Referee Johnny Grier explained the penalty: "Leaping is a player starting more than one yard off the line of scrimmage and running forward and landing on players. He jumped and landed on his own players."
Even so, the leaping penalty isn't what beat Tampa Bay. It was Manning who won this game. It was Manning who beat the intellectual-emotional Tampa coach, Jon Gruden, who had inherited the defense that made him the NFL champion last winter, inheriting from Tony Dungy, the Indianapolis coach who bested him this strange night in Tampa.
Gruden had seen no reason to modernize the great defensive line that Dungy willed him — modernizing with four journeymen in a rotation system with all the All-Pros — but conceivably, he sees some reason now.
For the aging defensive Buccaneers will always be vulnerable to a quarterback like Manning, a quarterback with a lively young passing arm and the young, strong legs to carry him away from Gruden's bruisers. For the present, though, Gruden is safe. Now that Brett Favre is aging too, there's only one Peyton Manning.
1958 Sudden-Death Game Overrated
There are so many good ways to play winning football that "the greatest game ever played" has been played many times.
Best show of them all, conceivably, was Monday night's. Few have been able to do what Dungy and Manning accomplished in the 21-point fourth-quarter rally from 35-14 to 35-35, after which their little three-point overtime performance was a formality against Gruden's dog-tired All-Pros.

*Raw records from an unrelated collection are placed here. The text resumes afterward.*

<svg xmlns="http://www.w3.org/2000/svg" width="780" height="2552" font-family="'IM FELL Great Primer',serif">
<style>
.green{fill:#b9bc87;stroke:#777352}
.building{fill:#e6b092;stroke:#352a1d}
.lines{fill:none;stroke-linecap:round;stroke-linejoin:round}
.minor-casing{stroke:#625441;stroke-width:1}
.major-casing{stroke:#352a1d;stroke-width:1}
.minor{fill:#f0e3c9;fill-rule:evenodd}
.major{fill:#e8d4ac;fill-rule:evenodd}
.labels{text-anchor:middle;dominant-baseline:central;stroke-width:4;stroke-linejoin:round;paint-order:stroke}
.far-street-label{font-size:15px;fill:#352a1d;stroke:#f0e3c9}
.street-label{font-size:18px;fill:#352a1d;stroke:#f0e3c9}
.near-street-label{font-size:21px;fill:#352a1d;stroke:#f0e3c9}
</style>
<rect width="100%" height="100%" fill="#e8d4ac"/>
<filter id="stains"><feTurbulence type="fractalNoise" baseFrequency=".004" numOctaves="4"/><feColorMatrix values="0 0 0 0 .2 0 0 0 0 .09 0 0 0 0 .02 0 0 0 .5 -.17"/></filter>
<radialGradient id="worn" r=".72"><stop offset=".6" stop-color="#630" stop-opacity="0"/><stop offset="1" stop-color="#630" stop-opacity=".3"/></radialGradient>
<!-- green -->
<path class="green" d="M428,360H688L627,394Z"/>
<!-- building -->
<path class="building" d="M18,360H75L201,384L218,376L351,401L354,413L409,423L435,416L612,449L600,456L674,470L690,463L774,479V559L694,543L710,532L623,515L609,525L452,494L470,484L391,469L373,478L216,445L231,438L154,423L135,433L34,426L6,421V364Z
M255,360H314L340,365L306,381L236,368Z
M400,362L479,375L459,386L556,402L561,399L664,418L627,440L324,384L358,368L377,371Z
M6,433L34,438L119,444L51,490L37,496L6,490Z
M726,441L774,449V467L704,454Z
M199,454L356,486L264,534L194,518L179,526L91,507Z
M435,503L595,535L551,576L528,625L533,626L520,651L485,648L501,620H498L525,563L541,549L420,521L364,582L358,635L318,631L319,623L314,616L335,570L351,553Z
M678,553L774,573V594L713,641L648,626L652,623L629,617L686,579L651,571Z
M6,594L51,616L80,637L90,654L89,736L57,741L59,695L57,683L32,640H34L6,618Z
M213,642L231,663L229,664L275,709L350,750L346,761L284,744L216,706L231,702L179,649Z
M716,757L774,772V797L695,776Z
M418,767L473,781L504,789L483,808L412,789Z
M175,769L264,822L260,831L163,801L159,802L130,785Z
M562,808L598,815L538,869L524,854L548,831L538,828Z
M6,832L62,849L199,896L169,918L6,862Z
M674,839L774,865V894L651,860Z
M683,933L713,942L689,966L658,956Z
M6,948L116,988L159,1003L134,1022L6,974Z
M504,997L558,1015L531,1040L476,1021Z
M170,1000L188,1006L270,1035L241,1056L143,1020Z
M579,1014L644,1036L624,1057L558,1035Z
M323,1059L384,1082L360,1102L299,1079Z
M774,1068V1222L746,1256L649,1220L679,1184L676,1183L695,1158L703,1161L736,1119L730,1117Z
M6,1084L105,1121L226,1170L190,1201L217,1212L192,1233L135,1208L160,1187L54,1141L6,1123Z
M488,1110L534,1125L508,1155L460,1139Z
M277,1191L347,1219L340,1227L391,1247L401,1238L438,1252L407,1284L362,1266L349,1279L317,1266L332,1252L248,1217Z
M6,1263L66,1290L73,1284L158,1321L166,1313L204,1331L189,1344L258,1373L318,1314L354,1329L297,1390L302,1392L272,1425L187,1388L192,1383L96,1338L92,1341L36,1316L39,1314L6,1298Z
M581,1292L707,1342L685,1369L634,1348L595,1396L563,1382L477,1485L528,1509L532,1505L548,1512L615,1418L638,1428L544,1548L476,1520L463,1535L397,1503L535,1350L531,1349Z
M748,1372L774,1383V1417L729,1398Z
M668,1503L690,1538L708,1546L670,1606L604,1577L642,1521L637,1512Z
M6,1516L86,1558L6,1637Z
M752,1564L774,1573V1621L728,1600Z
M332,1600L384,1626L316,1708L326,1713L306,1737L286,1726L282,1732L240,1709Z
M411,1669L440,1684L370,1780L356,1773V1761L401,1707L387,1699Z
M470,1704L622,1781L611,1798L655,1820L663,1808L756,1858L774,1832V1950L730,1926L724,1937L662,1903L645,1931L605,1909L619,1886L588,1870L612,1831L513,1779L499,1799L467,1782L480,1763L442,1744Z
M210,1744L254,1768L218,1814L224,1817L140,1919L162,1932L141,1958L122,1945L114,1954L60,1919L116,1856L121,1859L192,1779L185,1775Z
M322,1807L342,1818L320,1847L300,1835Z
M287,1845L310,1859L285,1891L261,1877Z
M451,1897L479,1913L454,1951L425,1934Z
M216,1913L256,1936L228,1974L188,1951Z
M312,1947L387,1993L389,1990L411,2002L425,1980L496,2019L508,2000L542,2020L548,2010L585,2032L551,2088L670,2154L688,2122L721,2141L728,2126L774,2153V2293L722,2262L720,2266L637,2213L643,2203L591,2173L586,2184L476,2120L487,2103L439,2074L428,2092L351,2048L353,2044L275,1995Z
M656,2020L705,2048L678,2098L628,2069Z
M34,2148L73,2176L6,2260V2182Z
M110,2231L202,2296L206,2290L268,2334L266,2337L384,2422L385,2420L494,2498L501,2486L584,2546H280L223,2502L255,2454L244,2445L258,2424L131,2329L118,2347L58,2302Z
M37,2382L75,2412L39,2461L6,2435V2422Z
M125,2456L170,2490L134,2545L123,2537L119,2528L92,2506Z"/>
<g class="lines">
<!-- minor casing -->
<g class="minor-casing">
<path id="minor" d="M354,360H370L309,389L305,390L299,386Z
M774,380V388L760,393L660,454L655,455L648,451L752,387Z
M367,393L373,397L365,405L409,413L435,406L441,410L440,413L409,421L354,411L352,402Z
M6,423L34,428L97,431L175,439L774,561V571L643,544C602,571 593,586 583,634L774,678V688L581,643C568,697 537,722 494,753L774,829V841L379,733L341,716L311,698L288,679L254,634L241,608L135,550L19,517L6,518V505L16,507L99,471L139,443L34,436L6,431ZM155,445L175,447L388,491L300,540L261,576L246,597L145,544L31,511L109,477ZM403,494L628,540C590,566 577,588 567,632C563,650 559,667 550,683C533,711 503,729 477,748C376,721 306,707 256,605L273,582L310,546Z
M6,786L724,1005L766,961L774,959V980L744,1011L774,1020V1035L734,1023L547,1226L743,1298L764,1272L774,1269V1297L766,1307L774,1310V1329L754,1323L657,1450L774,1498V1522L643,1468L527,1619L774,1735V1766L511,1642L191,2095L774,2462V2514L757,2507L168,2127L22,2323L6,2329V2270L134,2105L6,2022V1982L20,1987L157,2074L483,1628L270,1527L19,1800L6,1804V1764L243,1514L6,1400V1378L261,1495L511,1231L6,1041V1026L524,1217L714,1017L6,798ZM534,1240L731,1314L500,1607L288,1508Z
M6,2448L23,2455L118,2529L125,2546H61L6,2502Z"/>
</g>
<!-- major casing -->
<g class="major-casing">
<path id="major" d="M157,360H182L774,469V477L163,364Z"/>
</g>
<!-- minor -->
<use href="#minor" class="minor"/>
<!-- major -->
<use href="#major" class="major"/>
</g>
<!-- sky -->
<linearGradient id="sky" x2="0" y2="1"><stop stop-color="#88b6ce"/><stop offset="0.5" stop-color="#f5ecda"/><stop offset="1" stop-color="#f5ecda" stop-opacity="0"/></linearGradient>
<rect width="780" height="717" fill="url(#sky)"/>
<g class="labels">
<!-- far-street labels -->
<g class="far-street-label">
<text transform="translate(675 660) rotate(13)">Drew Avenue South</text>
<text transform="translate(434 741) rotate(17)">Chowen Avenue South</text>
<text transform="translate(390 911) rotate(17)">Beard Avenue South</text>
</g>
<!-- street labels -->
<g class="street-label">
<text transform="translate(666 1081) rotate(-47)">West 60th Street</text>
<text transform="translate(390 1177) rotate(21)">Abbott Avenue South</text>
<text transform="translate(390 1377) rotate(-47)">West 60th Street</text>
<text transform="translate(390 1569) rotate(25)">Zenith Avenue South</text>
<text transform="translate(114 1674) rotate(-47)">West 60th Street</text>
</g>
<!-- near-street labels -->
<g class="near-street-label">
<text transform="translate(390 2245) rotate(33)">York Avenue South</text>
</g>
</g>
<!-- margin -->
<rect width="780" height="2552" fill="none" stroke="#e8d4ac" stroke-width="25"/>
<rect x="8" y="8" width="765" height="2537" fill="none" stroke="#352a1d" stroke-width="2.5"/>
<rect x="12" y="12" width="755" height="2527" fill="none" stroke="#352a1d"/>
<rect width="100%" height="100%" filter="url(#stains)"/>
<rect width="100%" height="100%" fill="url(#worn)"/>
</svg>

Or, possibly, the best game ever played was played in Kansas City Sunday when unbeaten Kansas City came from behind to conquer unbeaten Denver, 24-23. Both sides scored in every quarter to keep it constantly close and dramatic before the Chiefs won with a humdrum play: another long kick return by Dante Hall, his seventh in 10 games, this one for 93 yards.
Or the best game might be coming up this week when the NFL's new power, 4-0 Carolina, conqueror of Super Bowl-champion Tampa Bay, lines up against Manning at 5-0 Indianapolis.